Une des plus anciennes AOC du monde

En huit exemples, on est remonté de 150 ans, jusqu’au milieu du 19ème siècle. L’existence de la région de production du Porto, dans la vallée du Douro, est plus ancienne, puisqu’elle partage avec le Chianti (300 ans cette année !) et Tokay, en Hongrie, le record de longévité d’une délimitation d’appellation contrôlée.
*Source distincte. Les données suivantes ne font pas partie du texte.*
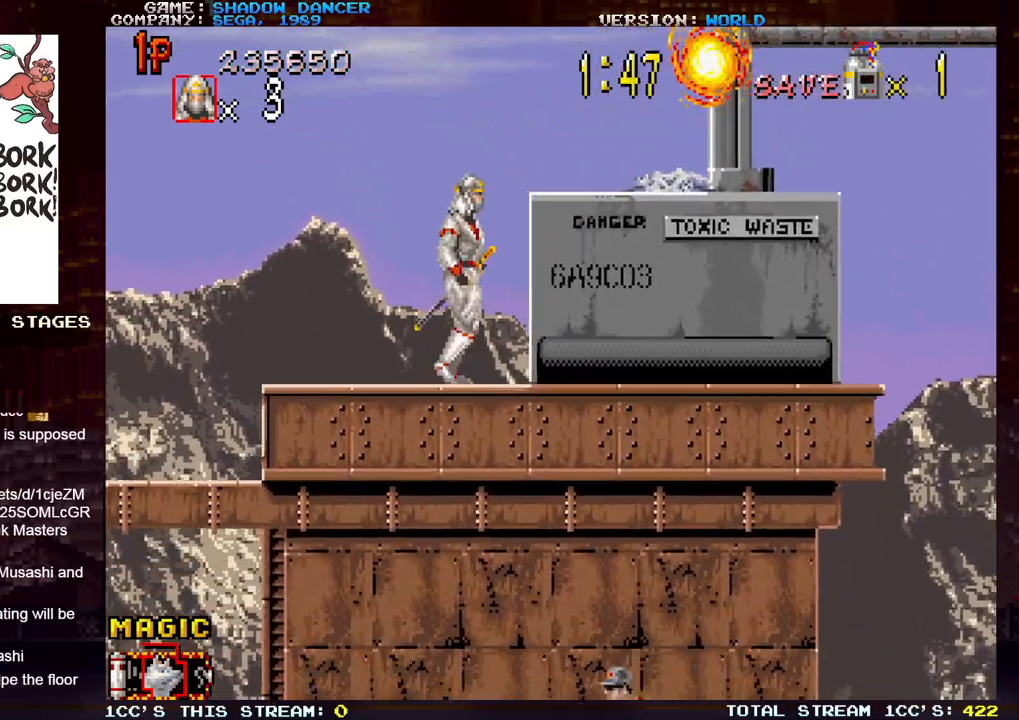
{"buttons": ["SQUARE"], "left_stick": "down", "events": [[200, "SQUARE", "down"], [217, "left_stick", "down-left"], [267, "SQUARE", "up"], [350, "SQUARE", "down"], [350, "left_stick", "down"], [417, "SQUARE", "up"], [483, "SQUARE", "down"]]}
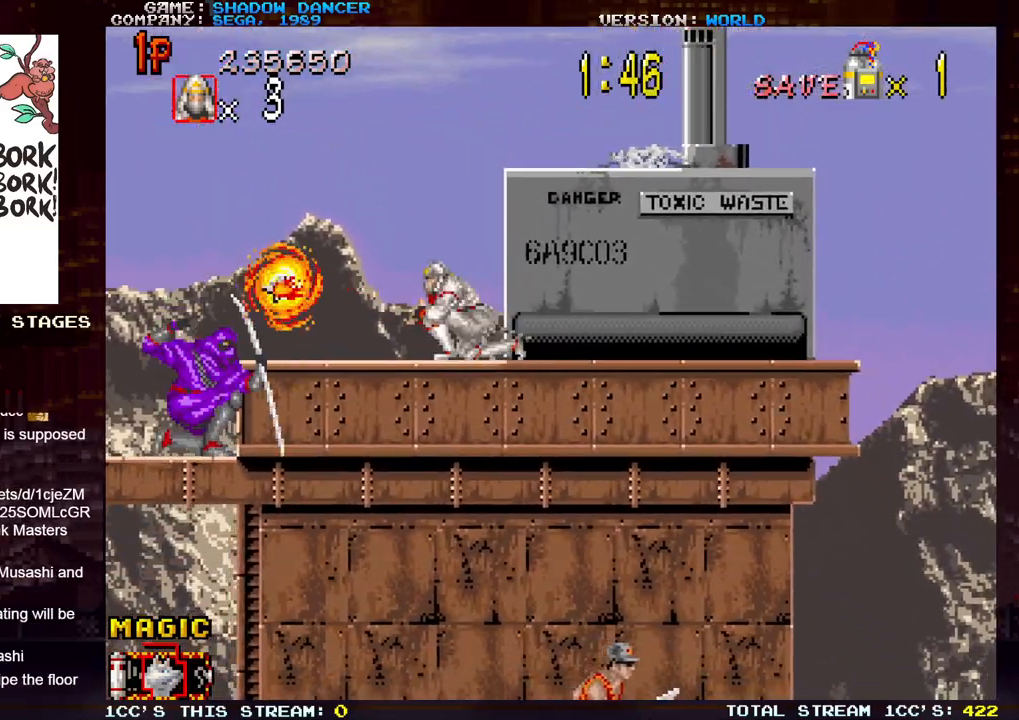
{"buttons": [], "left_stick": "down", "events": [[83, "SQUARE", "up"], [150, "SQUARE", "down"], [250, "SQUARE", "up"], [333, "SQUARE", "down"], [433, "SQUARE", "up"]]}
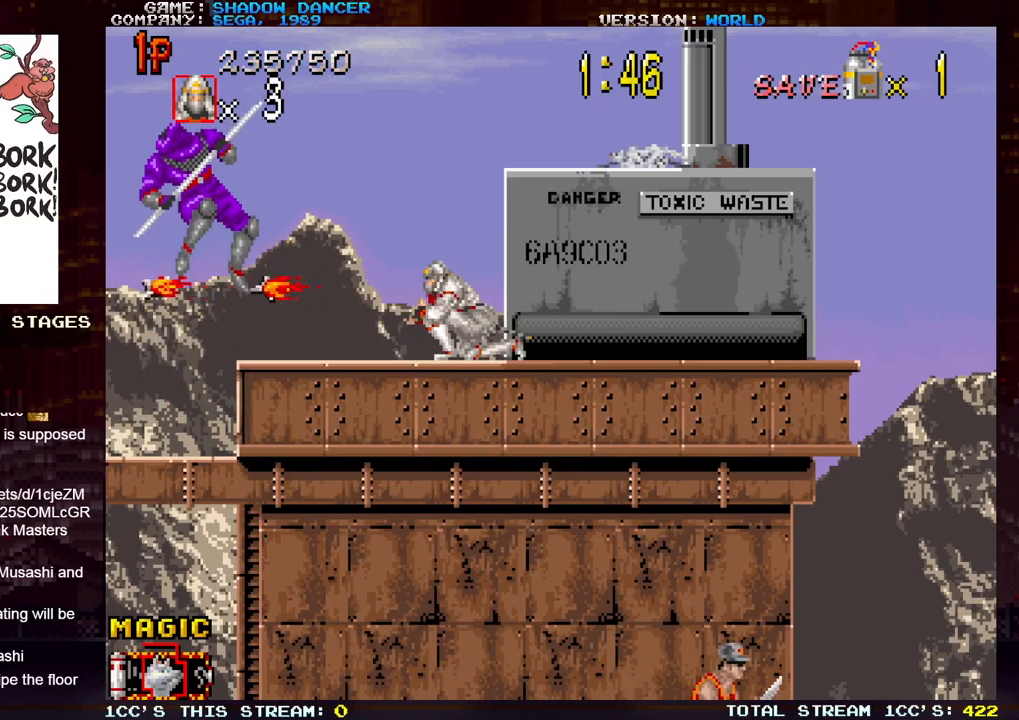
{"buttons": [], "left_stick": "center", "events": [[67, "left_stick", "center"], [150, "left_stick", "right"], [400, "left_stick", "center"]]}
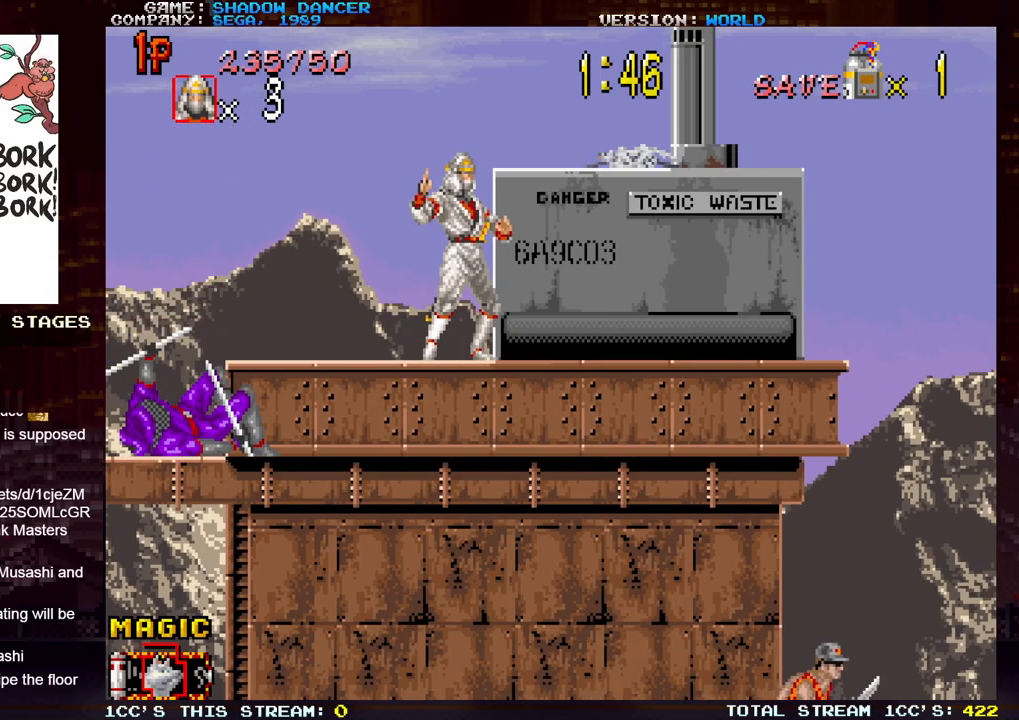
{"buttons": [], "left_stick": "center", "events": []}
Le porto, vin muté à l’alcool, et surtout dans sa version d’ oxydation ménagée par une lente maturation en fûts de chêne, sur le modèle de la «solera» (une pyramide de fûts d’années diverses), est, par définition, extrêmement complexe. Ainsi, un «simple» tawny totalise 5 à 7 ans de fûts ; les 10, 20, 30 ou 40 ans, un élevage moyen équivalent. Les plus remarquables peuvent être millésimés sous le nom de «Colheita». A ne pas confondre, toutefois, avec le porto millésimé, appelé «Vintage» qui, lui, n’aura passé que deux ans en fûts avant d’être mis en bouteille et qui, s’il se conserve longtemps, doit être bu rapidement, car non protégé de l’oxydation.

Colheitas hors du temps

Une dégustation de vieux tawnies ne ressemble donc à rien de connu. Sur le Noval Colheita 1937, le plus «jeune» dégusté ce jour-là, l’intensité, l’acidité et l’acidité volatile, forment un tiercé commun à tous les vieux tawnies. Suivait un «ovni», un Kopke Colheita 1935, un rare porto blanc, aux arômes de fleur d’oranger, avant de revenir à une essence d’une grande puissance, aux arômes de figue et de curry — marque du sotolon, commun au vin jaune du Jura et au Jérez —, d’une interminable longueur.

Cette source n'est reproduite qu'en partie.